Collected data:
=======

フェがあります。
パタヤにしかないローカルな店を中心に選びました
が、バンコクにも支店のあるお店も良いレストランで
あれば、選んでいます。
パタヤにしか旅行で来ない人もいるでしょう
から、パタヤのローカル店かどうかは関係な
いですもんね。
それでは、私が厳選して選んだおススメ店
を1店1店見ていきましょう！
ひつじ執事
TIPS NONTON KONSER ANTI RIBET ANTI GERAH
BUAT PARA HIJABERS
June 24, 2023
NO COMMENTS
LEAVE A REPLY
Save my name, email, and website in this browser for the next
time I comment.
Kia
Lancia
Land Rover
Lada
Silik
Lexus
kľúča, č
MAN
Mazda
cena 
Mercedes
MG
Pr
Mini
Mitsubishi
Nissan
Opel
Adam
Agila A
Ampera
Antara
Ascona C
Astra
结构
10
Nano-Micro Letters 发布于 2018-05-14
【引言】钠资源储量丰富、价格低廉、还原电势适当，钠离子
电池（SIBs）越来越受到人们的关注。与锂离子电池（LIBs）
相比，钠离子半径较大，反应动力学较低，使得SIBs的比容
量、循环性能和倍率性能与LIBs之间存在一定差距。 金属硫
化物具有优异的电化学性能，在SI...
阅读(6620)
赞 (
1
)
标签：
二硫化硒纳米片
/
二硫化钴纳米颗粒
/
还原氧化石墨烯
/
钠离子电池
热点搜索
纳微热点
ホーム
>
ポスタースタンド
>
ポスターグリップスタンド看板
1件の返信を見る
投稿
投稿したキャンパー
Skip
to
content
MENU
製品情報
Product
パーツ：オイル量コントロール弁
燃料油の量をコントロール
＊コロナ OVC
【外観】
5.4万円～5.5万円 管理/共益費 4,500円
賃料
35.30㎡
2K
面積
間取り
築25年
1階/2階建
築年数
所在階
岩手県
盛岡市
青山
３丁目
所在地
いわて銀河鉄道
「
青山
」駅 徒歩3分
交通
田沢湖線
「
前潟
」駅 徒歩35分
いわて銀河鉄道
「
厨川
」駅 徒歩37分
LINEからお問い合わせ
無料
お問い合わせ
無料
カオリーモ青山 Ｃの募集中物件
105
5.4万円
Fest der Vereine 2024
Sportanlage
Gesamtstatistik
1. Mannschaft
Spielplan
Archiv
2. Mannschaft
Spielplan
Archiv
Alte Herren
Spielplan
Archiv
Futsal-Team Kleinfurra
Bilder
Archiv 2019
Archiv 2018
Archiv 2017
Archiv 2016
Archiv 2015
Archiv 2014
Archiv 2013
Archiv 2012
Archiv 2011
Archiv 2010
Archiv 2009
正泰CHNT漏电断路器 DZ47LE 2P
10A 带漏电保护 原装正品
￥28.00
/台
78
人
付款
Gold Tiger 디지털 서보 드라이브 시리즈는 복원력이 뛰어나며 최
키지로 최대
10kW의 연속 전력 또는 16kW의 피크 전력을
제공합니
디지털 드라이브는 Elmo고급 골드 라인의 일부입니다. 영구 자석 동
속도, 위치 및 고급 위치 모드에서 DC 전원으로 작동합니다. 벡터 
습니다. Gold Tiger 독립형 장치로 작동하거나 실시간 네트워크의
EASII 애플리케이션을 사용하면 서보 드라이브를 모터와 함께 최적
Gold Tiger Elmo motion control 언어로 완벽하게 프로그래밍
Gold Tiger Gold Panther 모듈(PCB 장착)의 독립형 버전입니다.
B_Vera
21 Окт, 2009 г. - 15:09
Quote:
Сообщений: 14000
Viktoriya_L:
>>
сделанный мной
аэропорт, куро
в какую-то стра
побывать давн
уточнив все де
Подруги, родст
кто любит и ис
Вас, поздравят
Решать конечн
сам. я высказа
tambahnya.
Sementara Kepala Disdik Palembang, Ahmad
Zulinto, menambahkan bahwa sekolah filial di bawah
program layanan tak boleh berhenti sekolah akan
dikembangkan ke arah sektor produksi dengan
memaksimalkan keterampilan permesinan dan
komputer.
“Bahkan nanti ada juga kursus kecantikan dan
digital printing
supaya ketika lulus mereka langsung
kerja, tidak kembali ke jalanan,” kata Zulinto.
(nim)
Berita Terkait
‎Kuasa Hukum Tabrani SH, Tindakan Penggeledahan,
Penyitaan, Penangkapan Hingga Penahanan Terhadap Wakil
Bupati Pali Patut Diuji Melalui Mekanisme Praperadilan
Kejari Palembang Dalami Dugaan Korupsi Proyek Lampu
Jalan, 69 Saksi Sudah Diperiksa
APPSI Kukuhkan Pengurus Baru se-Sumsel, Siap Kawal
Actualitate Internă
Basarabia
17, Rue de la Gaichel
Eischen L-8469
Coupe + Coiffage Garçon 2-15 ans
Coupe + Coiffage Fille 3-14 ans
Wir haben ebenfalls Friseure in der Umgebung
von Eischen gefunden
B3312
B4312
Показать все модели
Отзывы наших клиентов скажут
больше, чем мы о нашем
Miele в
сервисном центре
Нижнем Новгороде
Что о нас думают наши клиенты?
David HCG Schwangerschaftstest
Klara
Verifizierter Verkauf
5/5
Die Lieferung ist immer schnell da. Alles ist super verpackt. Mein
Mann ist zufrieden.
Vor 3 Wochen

=======

* Task item *
Please duplicate the lines of the records above, from the very first line through the line containing "побывать давн", inclusive.

* Result for this task *
フェがあります。
パタヤにしかないローカルな店を中心に選びました
が、バンコクにも支店のあるお店も良いレストランで
あれば、選んでいます。
パタヤにしか旅行で来ない人もいるでしょう
から、パタヤのローカル店かどうかは関係な
いですもんね。
それでは、私が厳選して選んだおススメ店
を1店1店見ていきましょう！
ひつじ執事
TIPS NONTON KONSER ANTI RIBET ANTI GERAH
BUAT PARA HIJABERS
June 24, 2023
NO COMMENTS
LEAVE A REPLY
Save my name, email, and website in this browser for the next
time I comment.
Kia
Lancia
Land Rover
Lada
Silik
Lexus
kľúča, č
MAN
Mazda
cena 
Mercedes
MG
Pr
Mini
Mitsubishi
Nissan
Opel
Adam
Agila A
Ampera
Antara
Ascona C
Astra
结构
10
Nano-Micro Letters 发布于 2018-05-14
【引言】钠资源储量丰富、价格低廉、还原电势适当，钠离子
电池（SIBs）越来越受到人们的关注。与锂离子电池（LIBs）
相比，钠离子半径较大，反应动力学较低，使得SIBs的比容
量、循环性能和倍率性能与LIBs之间存在一定差距。 金属硫
化物具有优异的电化学性能，在SI...
阅读(6620)
赞 (
1
)
标签：
二硫化硒纳米片
/
二硫化钴纳米颗粒
/
还原氧化石墨烯
/
钠离子电池
热点搜索
纳微热点
ホーム
>
ポスタースタンド
>
ポスターグリップスタンド看板
1件の返信を見る
投稿
投稿したキャンパー
Skip
to
content
MENU
製品情報
Product
パーツ：オイル量コントロール弁
燃料油の量をコントロール
＊コロナ OVC
【外観】
5.4万円～5.5万円 管理/共益費 4,500円
賃料
35.30㎡
2K
面積
間取り
築25年
1階/2階建
築年数
所在階
岩手県
盛岡市
青山
３丁目
所在地
いわて銀河鉄道
「
青山
」駅 徒歩3分
交通
田沢湖線
「
前潟
」駅 徒歩35分
いわて銀河鉄道
「
厨川
」駅 徒歩37分
LINEからお問い合わせ
無料
お問い合わせ
無料
カオリーモ青山 Ｃの募集中物件
105
5.4万円
Fest der Vereine 2024
Sportanlage
Gesamtstatistik
1. Mannschaft
Spielplan
Archiv
2. Mannschaft
Spielplan
Archiv
Alte Herren
Spielplan
Archiv
Futsal-Team Kleinfurra
Bilder
Archiv 2019
Archiv 2018
Archiv 2017
Archiv 2016
Archiv 2015
Archiv 2014
Archiv 2013
Archiv 2012
Archiv 2011
Archiv 2010
Archiv 2009
正泰CHNT漏电断路器 DZ47LE 2P
10A 带漏电保护 原装正品
￥28.00
/台
78
人
付款
Gold Tiger 디지털 서보 드라이브 시리즈는 복원력이 뛰어나며 최
키지로 최대
10kW의 연속 전력 또는 16kW의 피크 전력을
제공합니
디지털 드라이브는 Elmo고급 골드 라인의 일부입니다. 영구 자석 동
속도, 위치 및 고급 위치 모드에서 DC 전원으로 작동합니다. 벡터 
습니다. Gold Tiger 독립형 장치로 작동하거나 실시간 네트워크의
EASII 애플리케이션을 사용하면 서보 드라이브를 모터와 함께 최적
Gold Tiger Elmo motion control 언어로 완벽하게 프로그래밍
Gold Tiger Gold Panther 모듈(PCB 장착)의 독립형 버전입니다.
B_Vera
21 Окт, 2009 г. - 15:09
Quote:
Сообщений: 14000
Viktoriya_L:
>>
сделанный мной
аэропорт, куро
в какую-то стра
побывать давн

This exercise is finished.